• _Twoje zadanie_:
Przepisz wiernie fragment tekstu o pobożności od słów „Pobożność jest wielkim” aż do słów „1 Tym. 4:8.” włącznie.

• _Tekst do czytania_:

The Herald
nr 2023/3

Pobożność

Pobożność jest wielkim zyskiem

„Albowiem ćwiczenie cielesne przynosi niewielki pożytek, pobożność natomiast do wszystkiego jest przydatna, ponieważ ma obietnicę żywota teraźniejszego i przyszłego” — 1 Tym. 4:8.

Sporty kobiece zyskały na popularności w ciągu ostatnich pięćdziesięciu lat. Po trudnych początkach dziś czterdzieści procent uczestników sportów zorganizowanych to kobiety, według Tucker Center for Research on Girls and Women in Sports na Uniwersytecie Minnesoty. Zarówno mężczyźni, jak i kobiety mogą teraz prezentować swoje sportowe talenty. W naszym tekście przewodnim święty Paweł napomina Tymoteusza, że dla chrześcijańskich mężczyzn i kobiet pobożność jest korzystniejsza niż sprawność fizyczna, ponieważ jest wieczna.

Słowniki biblijne definiują pobożność jako „cześć dla Boga i życie w świętości”. Psalm 4:4 wyjaśnia inną korzyść płynącą z pobożności: „Wiedzcie, że cudownie okazał mi Pan łaskę, że Pan słyszy, gdy do niego wołam”. Uświęcenie – bycie odłączonym na rzecz Bożego dzieła – jest wielką i wieczną nagrodą. Wiąże się z tym jednak pewien koszt: „Tak jest, wszyscy, którzy chcą żyć pobożnie w Chrystusie Jezusie, prześladowanie znosić będą” (2 Tym. 3:12). Przeciwności będą codziennością dla każdego, kto chce żyć według Bożych zasad w tym grzesznym świecie. Omówimy tu przykłady czterech kobiet, wzorów pobożności, które chętnie pokonywały wszelkie przeciwności:

  • Debora (Sędz. 45)

• _Przekazane zapisy_:
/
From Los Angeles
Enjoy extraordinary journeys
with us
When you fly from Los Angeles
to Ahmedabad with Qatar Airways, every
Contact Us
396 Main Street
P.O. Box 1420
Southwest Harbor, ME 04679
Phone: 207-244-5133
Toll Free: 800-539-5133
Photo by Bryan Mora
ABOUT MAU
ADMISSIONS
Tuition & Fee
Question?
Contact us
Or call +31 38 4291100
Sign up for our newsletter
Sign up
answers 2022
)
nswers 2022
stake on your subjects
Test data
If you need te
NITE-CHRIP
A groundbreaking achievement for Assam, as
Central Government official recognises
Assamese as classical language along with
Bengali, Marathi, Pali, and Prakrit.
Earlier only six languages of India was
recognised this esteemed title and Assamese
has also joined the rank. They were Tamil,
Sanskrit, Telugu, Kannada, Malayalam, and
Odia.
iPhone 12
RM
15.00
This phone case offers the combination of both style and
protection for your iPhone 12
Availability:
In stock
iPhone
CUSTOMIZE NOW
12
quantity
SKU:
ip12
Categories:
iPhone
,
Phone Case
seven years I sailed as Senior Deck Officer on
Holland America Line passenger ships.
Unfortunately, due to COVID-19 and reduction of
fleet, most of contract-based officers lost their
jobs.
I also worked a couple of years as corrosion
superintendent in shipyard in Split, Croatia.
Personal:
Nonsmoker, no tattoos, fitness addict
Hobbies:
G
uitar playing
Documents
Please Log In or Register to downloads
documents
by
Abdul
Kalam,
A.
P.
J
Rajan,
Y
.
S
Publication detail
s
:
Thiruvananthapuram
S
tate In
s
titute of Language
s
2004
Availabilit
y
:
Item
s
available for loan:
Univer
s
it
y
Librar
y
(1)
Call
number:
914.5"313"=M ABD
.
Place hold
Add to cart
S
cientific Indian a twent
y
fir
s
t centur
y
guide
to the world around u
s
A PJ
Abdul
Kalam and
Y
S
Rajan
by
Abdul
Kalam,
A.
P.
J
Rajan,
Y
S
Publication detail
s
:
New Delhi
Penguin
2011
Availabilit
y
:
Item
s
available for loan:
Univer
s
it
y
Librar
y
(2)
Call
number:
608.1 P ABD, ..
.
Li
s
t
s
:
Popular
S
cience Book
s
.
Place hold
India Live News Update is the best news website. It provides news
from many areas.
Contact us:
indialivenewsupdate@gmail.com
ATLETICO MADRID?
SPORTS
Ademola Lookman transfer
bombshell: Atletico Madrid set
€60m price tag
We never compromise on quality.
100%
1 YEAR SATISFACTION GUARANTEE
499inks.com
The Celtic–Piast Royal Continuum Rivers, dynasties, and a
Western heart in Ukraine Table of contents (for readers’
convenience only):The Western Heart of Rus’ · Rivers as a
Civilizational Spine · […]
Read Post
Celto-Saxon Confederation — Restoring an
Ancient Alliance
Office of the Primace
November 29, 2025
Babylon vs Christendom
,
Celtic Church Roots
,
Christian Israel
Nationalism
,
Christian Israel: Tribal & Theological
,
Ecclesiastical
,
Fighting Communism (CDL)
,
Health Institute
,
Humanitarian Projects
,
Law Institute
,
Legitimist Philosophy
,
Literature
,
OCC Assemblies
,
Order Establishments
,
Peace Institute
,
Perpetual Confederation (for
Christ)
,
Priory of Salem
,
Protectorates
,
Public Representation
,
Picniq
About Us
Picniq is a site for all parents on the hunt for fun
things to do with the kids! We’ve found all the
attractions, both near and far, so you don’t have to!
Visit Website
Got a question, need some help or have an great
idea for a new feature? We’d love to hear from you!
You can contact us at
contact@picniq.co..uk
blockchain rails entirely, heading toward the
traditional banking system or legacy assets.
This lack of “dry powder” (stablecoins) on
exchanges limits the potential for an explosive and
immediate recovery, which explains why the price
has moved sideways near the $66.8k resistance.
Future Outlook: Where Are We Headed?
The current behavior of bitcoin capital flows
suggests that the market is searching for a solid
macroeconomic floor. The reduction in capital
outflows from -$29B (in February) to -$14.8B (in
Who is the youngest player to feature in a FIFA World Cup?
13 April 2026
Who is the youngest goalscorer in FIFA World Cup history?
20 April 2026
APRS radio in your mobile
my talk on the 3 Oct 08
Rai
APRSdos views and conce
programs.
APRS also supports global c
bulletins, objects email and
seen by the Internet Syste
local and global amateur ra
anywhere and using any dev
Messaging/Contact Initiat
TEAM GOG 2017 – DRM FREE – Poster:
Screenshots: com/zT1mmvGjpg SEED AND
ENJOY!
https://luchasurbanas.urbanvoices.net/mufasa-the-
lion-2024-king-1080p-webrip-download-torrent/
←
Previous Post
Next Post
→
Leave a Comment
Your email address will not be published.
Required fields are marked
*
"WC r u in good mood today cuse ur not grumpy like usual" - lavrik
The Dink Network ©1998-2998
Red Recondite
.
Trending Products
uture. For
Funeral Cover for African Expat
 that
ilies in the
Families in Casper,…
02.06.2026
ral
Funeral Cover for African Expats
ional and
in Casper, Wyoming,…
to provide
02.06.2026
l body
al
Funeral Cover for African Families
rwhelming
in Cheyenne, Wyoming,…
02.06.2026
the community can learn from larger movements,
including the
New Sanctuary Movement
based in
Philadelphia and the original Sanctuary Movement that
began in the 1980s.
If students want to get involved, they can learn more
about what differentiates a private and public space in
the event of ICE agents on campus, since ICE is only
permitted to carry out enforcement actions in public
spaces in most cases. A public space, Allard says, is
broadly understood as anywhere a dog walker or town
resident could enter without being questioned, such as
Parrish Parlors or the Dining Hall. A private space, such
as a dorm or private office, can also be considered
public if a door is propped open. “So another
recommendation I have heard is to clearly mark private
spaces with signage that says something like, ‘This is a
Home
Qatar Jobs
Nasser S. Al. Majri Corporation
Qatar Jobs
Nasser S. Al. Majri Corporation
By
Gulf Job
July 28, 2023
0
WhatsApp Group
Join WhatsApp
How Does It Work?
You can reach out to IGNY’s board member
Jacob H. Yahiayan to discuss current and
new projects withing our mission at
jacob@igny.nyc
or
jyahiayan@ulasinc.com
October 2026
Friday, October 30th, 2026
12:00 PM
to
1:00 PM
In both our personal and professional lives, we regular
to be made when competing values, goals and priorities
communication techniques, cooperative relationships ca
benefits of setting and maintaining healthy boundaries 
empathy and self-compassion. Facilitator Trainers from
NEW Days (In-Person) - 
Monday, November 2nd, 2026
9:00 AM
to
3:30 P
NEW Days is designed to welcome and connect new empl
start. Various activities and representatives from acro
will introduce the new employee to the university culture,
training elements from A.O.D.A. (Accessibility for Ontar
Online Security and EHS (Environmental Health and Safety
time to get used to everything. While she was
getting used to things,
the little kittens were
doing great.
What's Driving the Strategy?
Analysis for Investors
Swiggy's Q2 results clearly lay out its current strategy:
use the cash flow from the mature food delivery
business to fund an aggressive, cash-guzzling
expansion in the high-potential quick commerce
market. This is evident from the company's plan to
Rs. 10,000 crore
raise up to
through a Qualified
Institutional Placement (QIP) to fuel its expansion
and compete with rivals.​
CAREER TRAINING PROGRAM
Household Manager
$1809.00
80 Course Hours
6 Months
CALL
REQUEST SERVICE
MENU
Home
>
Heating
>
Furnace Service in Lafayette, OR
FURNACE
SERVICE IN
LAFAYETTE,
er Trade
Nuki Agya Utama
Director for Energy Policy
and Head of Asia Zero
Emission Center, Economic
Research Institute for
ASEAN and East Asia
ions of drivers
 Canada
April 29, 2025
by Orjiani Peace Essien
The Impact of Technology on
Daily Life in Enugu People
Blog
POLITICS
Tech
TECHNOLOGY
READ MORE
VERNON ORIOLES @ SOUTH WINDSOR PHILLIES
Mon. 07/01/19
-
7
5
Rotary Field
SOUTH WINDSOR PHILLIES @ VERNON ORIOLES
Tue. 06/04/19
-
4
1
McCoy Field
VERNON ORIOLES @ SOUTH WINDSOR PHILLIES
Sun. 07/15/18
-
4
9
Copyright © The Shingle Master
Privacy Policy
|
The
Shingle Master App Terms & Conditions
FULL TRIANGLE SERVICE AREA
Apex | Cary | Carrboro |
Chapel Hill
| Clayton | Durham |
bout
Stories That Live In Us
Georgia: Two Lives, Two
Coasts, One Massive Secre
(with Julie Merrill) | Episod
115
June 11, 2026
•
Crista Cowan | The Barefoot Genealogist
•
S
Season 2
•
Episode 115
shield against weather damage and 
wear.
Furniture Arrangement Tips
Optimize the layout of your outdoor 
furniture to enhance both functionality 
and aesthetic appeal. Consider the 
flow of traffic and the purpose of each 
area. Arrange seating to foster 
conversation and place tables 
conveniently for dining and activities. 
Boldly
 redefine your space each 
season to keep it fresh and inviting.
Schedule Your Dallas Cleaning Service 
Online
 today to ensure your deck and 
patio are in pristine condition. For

• _Odpowiedź pisemna_:
Pobożność jest wielkim zyskiem

„Albowiem ćwiczenie cielesne przynosi niewielki pożytek, pobożność natomiast do wszystkiego jest przydatna, ponieważ ma obietnicę żywota teraźniejszego i przyszłego” — 1 Tym. 4:8.